Where Old Endures

“But where our hearts truly lie is in peace and quiet and good tilled earth. For all hobbits share a love of things that grow. And yes no doubt to others our ways seem quaint, but today it has been brought home to me that it is no bad thing to celebrate a simple life. . .for things are made to endure in the Shire, passing from one generation to the next.” – Bilbo Baggins.

What a staggering concept Tolkien’s hobbit has given our modern minds to consider. For, miles away from the enduring shire, we find ourselves amidst the grinding wheels of perpetual industry – where things are, decidedly, not made to endure, but rather to c5f82d80090172f205041054db09ff5d--the-shires-new-zealandsatisfy an insatiable hunger for polyurethane flotsam.

For proof of this addiction, look no further than the sheer density of dollar/bargain stores. Birdhouses, brooms, potato mashers, and, *shudder*, canned clams; who among our forefather could have conceived such a remarkable array of “goods” would be available so cheaply. No doubt their enthusiasm would have waned when their dollar store hammer atomized after the first nail.

But the popularity of such enterprises should not surprise us – we are wary of those things that endure. Old houses are haunted; old clothes are outdated; old people are irrelevant. Wendell Berry sums up our manic phobia of old this way:

“The paramount doctrine of the economic and technological euphoria of recent decades has been that everything depends on innovation. It was understood as desirable, and even necessary, that we should go on and on from one technological innovation to the next, which would cause the economy to “grow” and make everything better and better. This of course implied at every point a hatred of the past, of all things inherited and free. All things superseded in our progress of innovations, whatever their value might have been, were discounted as of no value at all.”

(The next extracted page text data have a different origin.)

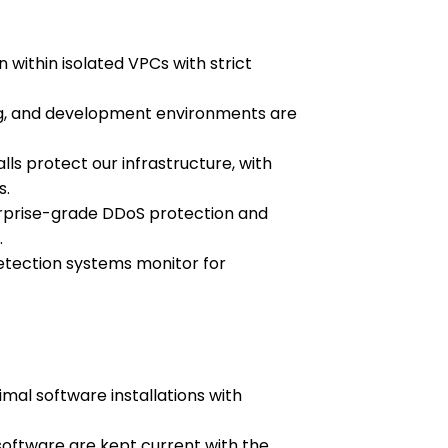
 within isolated VPCs with strict
ng, and development environments are
alls protect our infrastructure, with
s.
rprise-grade DDoS protection and
.
etection systems monitor for
imal software installations with
oftware are kept current with the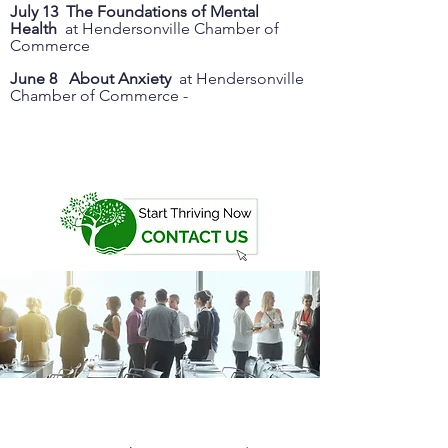
July 13 The Foundations of Mental
Health
at Hendersonville Chamber of
Commerce
June 8 About Anxiety
at Hendersonville
Chamber of Commerce -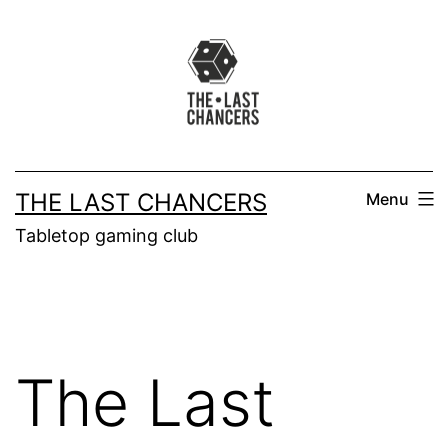
Skip
to
content
THE LAST CHANCERS
Menu
Tabletop gaming club
The Last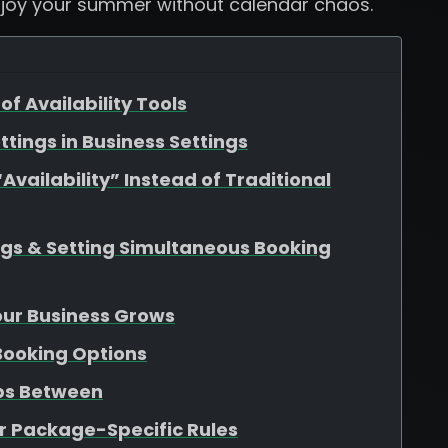
njoy your summer without calendar chaos.
of Availability Tools
ttings in Business Settings
vailability” Instead of Traditional
ngs & Setting Simultaneous Booking
Your Business Grows
 Booking Options
aps Between
r Package-Specific Rules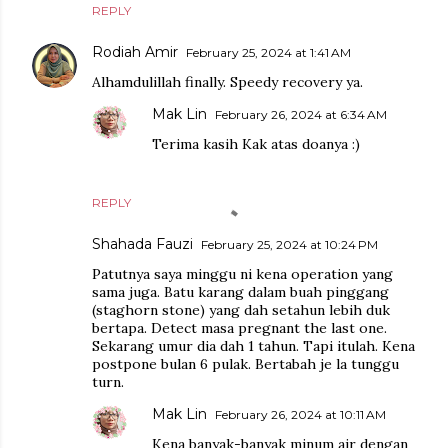
REPLY
Rodiah Amir
February 25, 2024 at 1:41 AM
Alhamdulillah finally. Speedy recovery ya.
Mak Lin
February 26, 2024 at 6:34 AM
Terima kasih Kak atas doanya :)
REPLY
Shahada Fauzi
February 25, 2024 at 10:24 PM
Patutnya saya minggu ni kena operation yang
sama juga. Batu karang dalam buah pinggang
(staghorn stone) yang dah setahun lebih duk
bertapa. Detect masa pregnant the last one.
Sekarang umur dia dah 1 tahun. Tapi itulah. Kena
postpone bulan 6 pulak. Bertabah je la tunggu
turn.
Mak Lin
February 26, 2024 at 10:11 AM
Kena banyak-banyak minum air dengan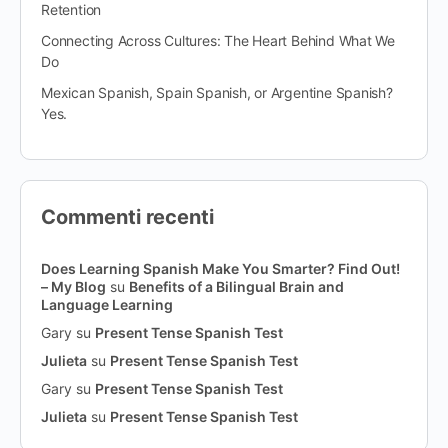
Retention
Connecting Across Cultures: The Heart Behind What We
Do
Mexican Spanish, Spain Spanish, or Argentine Spanish?
Yes.
Commenti recenti
Does Learning Spanish Make You Smarter? Find Out!
– My Blog
su
Benefits of a Bilingual Brain and
Language Learning
Gary
su
Present Tense Spanish Test
Julieta
su
Present Tense Spanish Test
Gary
su
Present Tense Spanish Test
Julieta
su
Present Tense Spanish Test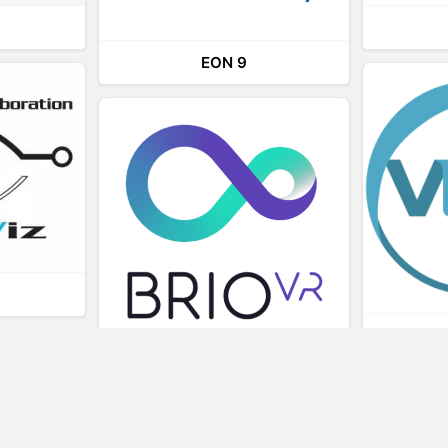
EON 9
L
BRIOVR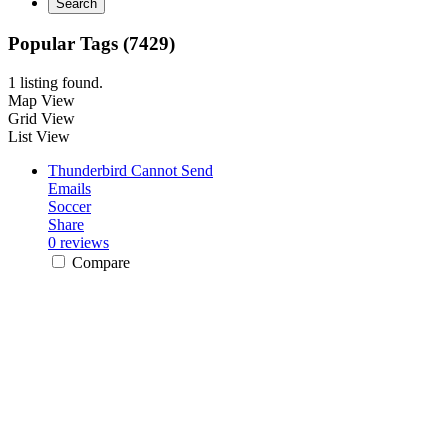
Search
Popular Tags (7429)
1 listing found.
Map View
Grid View
List View
Thunderbird Cannot Send
Emails
Soccer
Share
0 reviews
Compare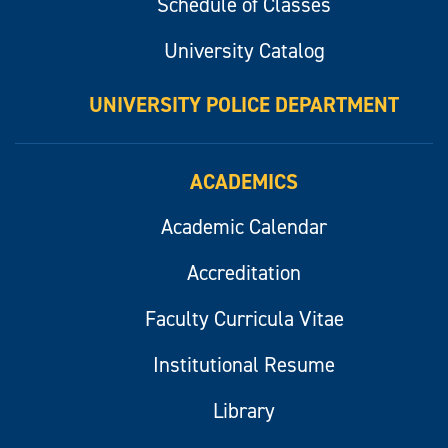
Schedule of Classes
University Catalog
UNIVERSITY POLICE DEPARTMENT
ACADEMICS
Academic Calendar
Accreditation
Faculty Curricula Vitae
Institutional Resume
Library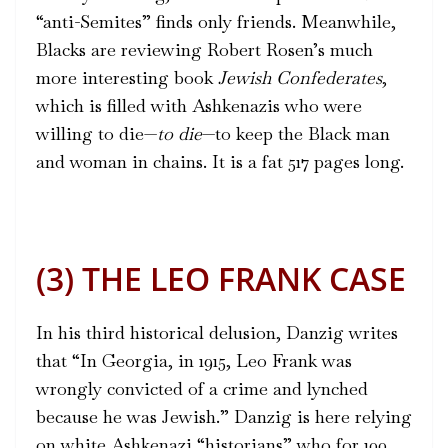
“anti-Semites” finds only friends. Meanwhile,
Blacks are reviewing Robert Rosen’s much
more interesting book
Jewish Confederates
,
which is filled with Ashkenazis who were
willing to die—
to die
—to keep the Black man
and woman in chains. It is a fat 517 pages long.
(3) THE LEO FRANK CASE
In his third historical delusion, Danzig writes
that “In Georgia, in 1915, Leo Frank was
wrongly convicted of a crime and lynched
because he was Jewish.” Danzig is here relying
on white Ashkenazi “historians” who for 100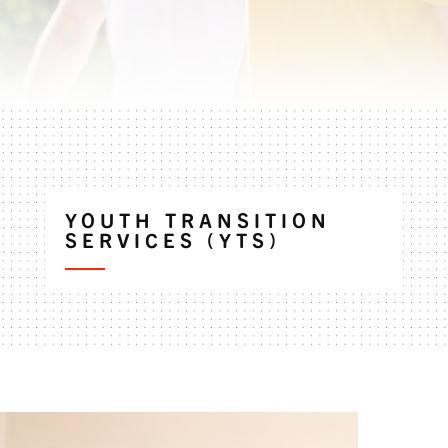
YOUTH TRANSITION
SERVICES (YTS)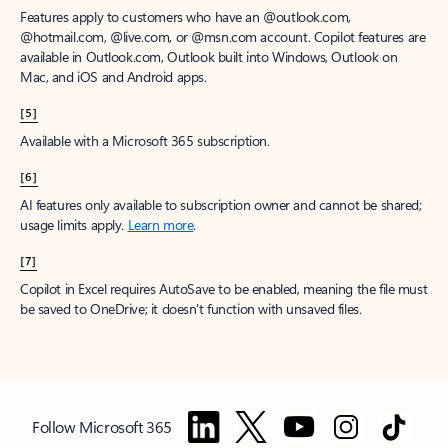
Features apply to customers who have an @outlook.com,
@hotmail.com, @live.com, or @msn.com account. Copilot features are
available in Outlook.com, Outlook built into Windows, Outlook on
Mac, and iOS and Android apps.
[5]
Available with a Microsoft 365 subscription.
[6]
AI features only available to subscription owner and cannot be shared;
usage limits apply.
Learn more
.
[7]
Copilot in Excel requires AutoSave to be enabled, meaning the file must
be saved to OneDrive; it doesn't function with unsaved files.
Follow Microsoft 365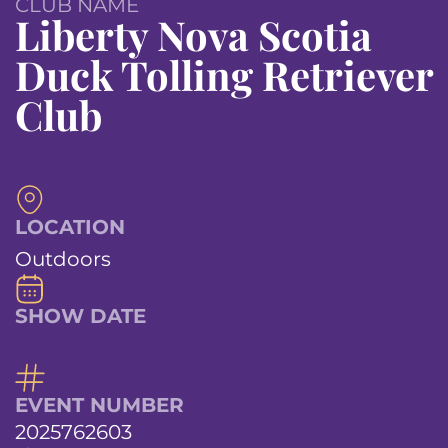
CLUB NAME
Liberty Nova Scotia
Duck Tolling Retriever
Club
LOCATION
Outdoors
SHOW DATE
EVENT NUMBER
2025762603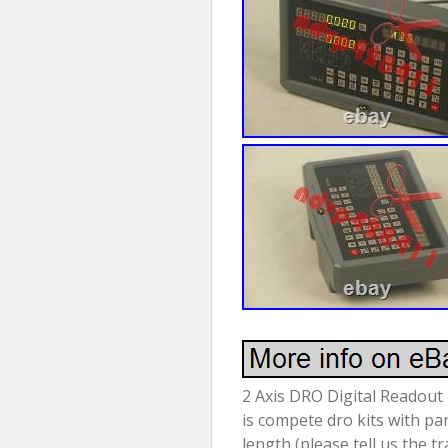
2 Axis DRO Digital Readout 
is compete dro kits with pa
length (please tell us the t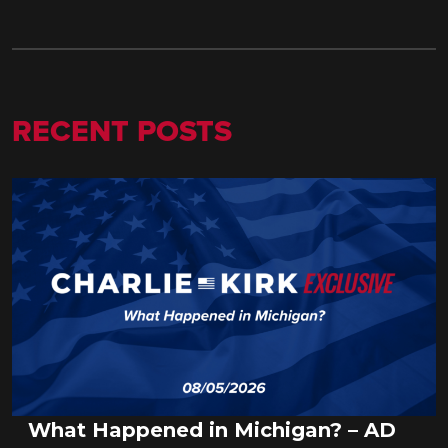
RECENT POSTS
What Happened in Michigan? – AD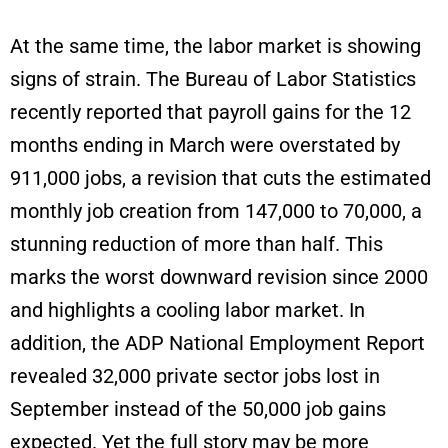
At the same time, the labor market is showing
signs of strain. The Bureau of Labor Statistics
recently reported that payroll gains for the 12
months ending in March were overstated by
911,000 jobs, a revision that cuts the estimated
monthly job creation from 147,000 to 70,000, a
stunning reduction of more than half. This
marks the worst downward revision since 2000
and highlights a cooling labor market. In
addition, the ADP National Employment Report
revealed 32,000 private sector jobs lost in
September instead of the 50,000 job gains
expected. Yet the full story may be more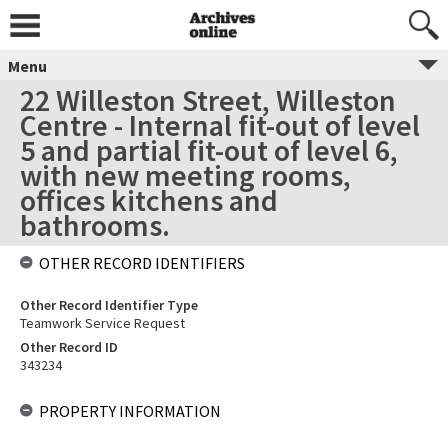
Menu
22 Willeston Street, Willeston
Centre - Internal fit-out of level
5 and partial fit-out of level 6,
with new meeting rooms,
offices kitchens and
bathrooms.
OTHER RECORD IDENTIFIERS
Other Record Identifier Type
Teamwork Service Request
Other Record ID
343234
PROPERTY INFORMATION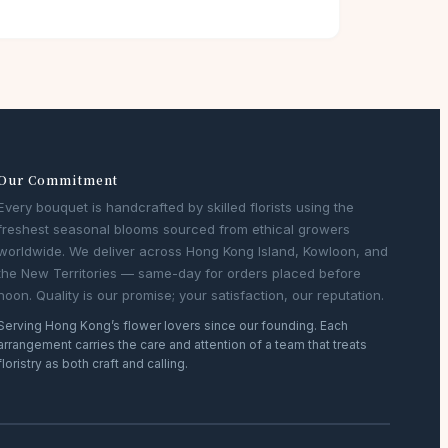
Our Commitment
Every bouquet is handcrafted by skilled florists using the
freshest seasonal blooms sourced from ethical growers
worldwide. We deliver across Hong Kong Island, Kowloon, and
the New Territories — same-day for orders placed before
noon. Quality is our promise; your satisfaction, our reputation.
Serving Hong Kong’s flower lovers since our founding. Each
arrangement carries the care and attention of a team that treats
floristry as both craft and calling.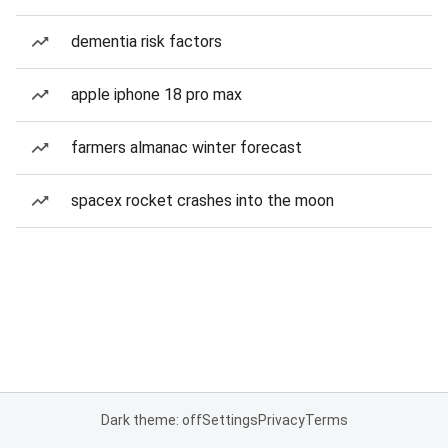
dementia risk factors
apple iphone 18 pro max
farmers almanac winter forecast
spacex rocket crashes into the moon
Dark theme: off
Settings
Privacy
Terms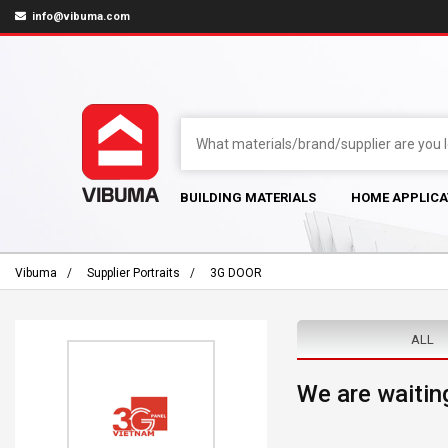
info@vibuma.com
BUILDING MATERIALS
HOME APPLICA
Vibuma
Supplier Portraits
3G DOOR
ALL
We are waiting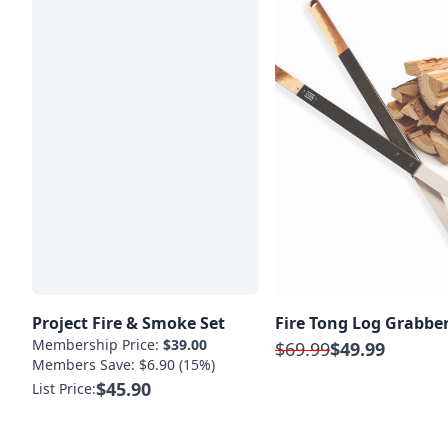
Project Fire & Smoke Set
Fire Tong Log Grabbe
Membership Price:
$39.00
$69.99
$49.99
Members Save: $6.90 (15%)
$45.90
List Price: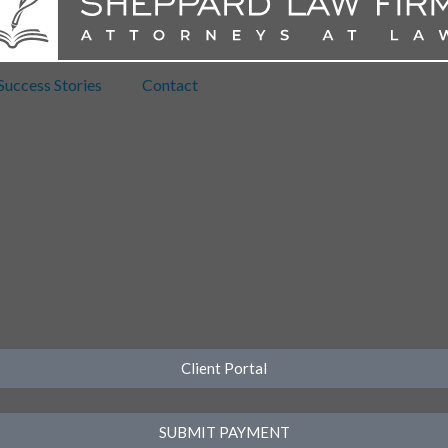
Success Stories
Contact
Client Portal
SUBMIT PAYMENT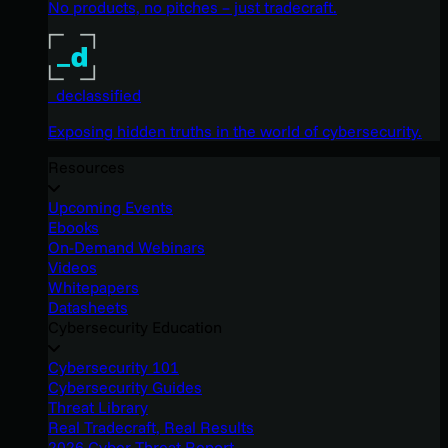
No products, no pitches – just tradecraft.
_declassified
Exposing hidden truths in the world of cybersecurity.
Resources
Upcoming Events
Ebooks
On-Demand Webinars
Videos
Whitepapers
Datasheets
Cybersecurity Education
Cybersecurity 101
Cybersecurity Guides
Threat Library
Real Tradecraft, Real Results
2026 Cyber Threat Report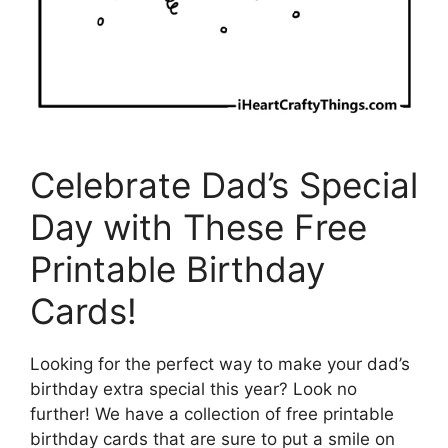
Celebrate Dad’s Special
Day with These Free
Printable Birthday
Cards!
Looking for the perfect way to make your dad’s
birthday extra special this year? Look no
further! We have a collection of free printable
birthday cards that are sure to put a smile on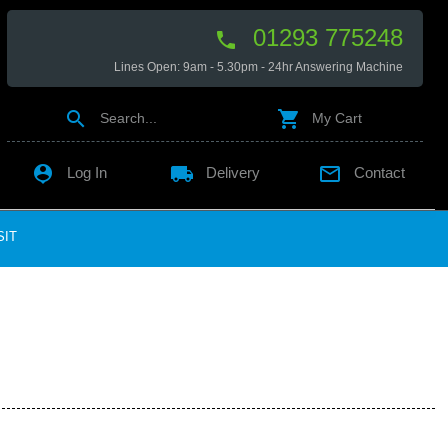
01293 775248

Lines Open: 9am - 5.30pm - 24hr Answering Machine


Search...
My Cart

local_shipping

Log In
Delivery
Contact
SIT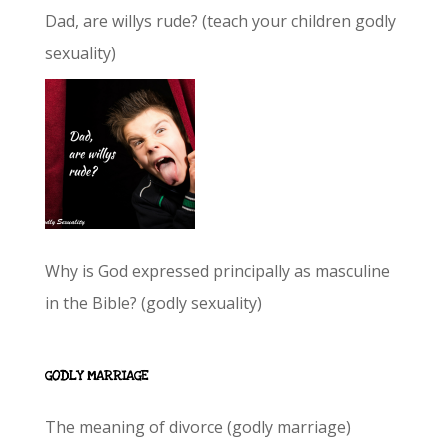
Dad, are willys rude? (teach your children godly
sexuality)
Why is God expressed principally as masculine
in the Bible? (godly sexuality)
GODLY MARRIAGE
The meaning of divorce (godly marriage)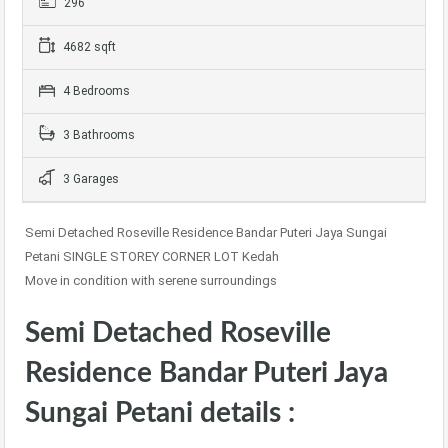
296
4682 sqft
4 Bedrooms
3 Bathrooms
3 Garages
Semi Detached Roseville Residence Bandar Puteri Jaya Sungai
Petani SINGLE STOREY CORNER LOT Kedah
Move in condition with serene surroundings
Semi Detached Roseville
Residence Bandar Puteri Jaya
Sungai Petani details :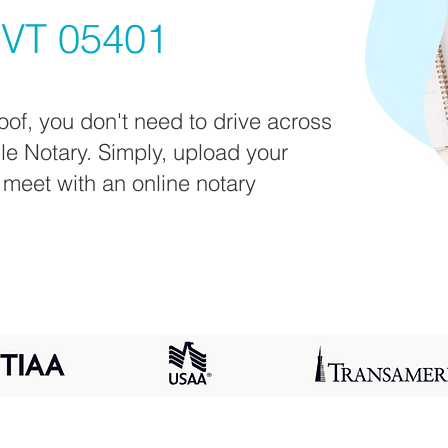
 VT 05401
oof, you don't need to drive across
ile Notary. Simply, upload your
 meet with an online notary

In other words, somewhere along the way we made the unconscious conclusion that new is qualitatively better than old. And so we compulsively update and upgrade. Most disconcertingly, this acclimatization to dysphoria has spilled out into other, weightier, relationships, and many today are left wandering the world alone, yet to discover a companion with permanent sparkle.

The gardener too, sighs as he considers the meek and battered garden fork lying at his feet – the same one Great Aunt Anastasia once used simultaneously to unearth winter carrots and fend off a grizzly bear. In your hand is mother’s trowel, bent at an unearthly angle after the pesky root you tried to dislodge actually belonged to a hundred year old oak tree.

Suddenly you are caught up in a vision of yourself perusing the garden aisle at Stuff n’ Such; you witness a lifelike projection hefting various shiny implements complete with ergonomic grips and mobile pedometers. The allure of new beckons, and you find yourself wavering. . .

But can the virtue of things be reduced to the extent of their novelty? Has a clear relationship ever been established between convenience and “the good life?” Could one actually expect to find happiness at the bottom of Tolkien’s quaint cocktail of “peace, quiet, and good tilled earth?”

One thing is sure. A society that refuses to think critically of its innovation is one bound by pragmatism. And those benefits which take longer to bloom — the mastery of a craft; the wisdom of experience; the emergence of a river; the hallowed legacy of a golden anniversary?

Such inefficiency is surely a barrier to progress.